START Record extracts

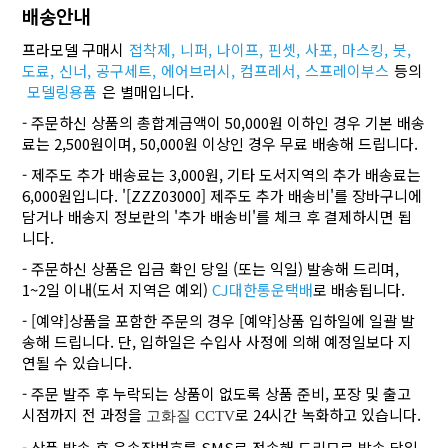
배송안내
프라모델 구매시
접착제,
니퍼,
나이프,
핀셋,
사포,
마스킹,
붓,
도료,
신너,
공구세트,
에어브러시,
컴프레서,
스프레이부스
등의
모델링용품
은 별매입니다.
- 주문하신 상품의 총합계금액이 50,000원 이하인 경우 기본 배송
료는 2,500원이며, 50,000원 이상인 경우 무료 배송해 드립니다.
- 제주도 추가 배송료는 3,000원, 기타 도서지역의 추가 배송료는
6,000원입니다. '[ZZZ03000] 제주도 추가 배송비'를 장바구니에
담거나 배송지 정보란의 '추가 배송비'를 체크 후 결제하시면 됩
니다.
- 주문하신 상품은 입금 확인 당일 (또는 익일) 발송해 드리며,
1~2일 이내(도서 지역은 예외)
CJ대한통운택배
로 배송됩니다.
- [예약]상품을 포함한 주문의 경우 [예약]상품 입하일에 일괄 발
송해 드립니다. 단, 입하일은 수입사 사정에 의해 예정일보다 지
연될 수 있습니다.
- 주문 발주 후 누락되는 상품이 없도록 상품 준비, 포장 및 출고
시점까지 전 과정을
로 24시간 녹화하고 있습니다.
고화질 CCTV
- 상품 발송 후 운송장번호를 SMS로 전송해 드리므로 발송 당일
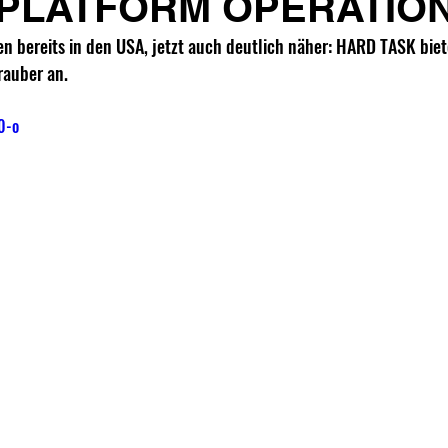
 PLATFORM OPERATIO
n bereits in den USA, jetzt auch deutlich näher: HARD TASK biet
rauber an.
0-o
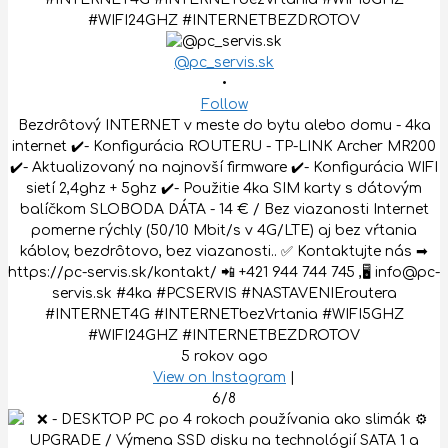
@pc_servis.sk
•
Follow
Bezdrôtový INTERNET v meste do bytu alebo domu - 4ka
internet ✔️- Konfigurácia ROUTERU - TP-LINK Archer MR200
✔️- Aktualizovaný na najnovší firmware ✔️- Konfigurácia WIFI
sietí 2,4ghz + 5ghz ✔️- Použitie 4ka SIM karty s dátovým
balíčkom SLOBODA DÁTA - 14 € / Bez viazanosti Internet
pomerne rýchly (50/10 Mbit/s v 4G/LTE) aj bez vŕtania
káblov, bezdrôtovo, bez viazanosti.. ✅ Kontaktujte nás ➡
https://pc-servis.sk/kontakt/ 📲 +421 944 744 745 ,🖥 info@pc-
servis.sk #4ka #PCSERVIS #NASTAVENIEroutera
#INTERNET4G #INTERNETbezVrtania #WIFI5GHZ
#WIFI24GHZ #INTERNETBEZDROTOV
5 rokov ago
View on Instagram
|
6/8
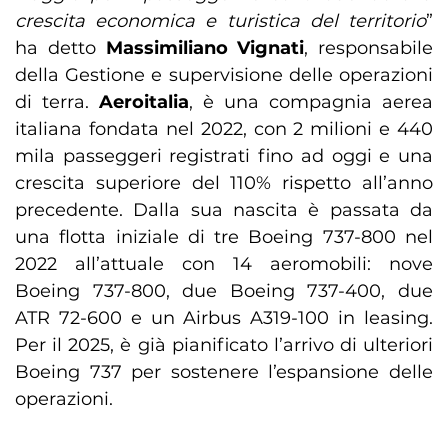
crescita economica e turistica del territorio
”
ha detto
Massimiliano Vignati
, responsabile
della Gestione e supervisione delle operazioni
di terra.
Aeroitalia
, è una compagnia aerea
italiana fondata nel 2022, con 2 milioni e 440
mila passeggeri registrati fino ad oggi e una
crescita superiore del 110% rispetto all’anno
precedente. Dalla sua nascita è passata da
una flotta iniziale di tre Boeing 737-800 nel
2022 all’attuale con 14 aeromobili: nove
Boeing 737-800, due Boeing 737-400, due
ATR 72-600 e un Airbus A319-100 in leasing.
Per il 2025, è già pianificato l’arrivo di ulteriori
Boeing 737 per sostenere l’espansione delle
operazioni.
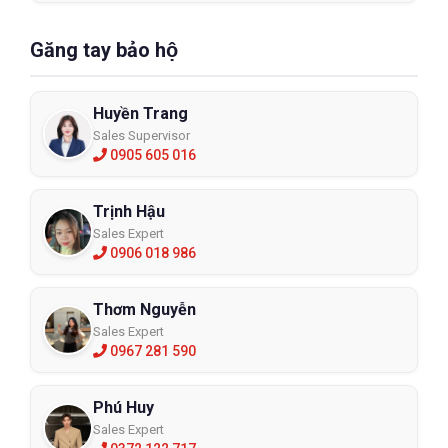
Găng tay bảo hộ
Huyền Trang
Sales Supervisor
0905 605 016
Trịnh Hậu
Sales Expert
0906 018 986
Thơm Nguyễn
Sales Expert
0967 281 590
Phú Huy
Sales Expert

END Record extracts

=== Task statement ===
Which lines in the records above contain the word "Konfigurácia"? Extract every such line in full, counting only matches with the same uppercase and lowercase letters.

=== Result of the task ===
internet ✔️- Konfigurácia ROUTERU - TP-LINK Archer MR200
✔️- Aktualizovaný na najnovší firmware ✔️- Konfigurácia WIFI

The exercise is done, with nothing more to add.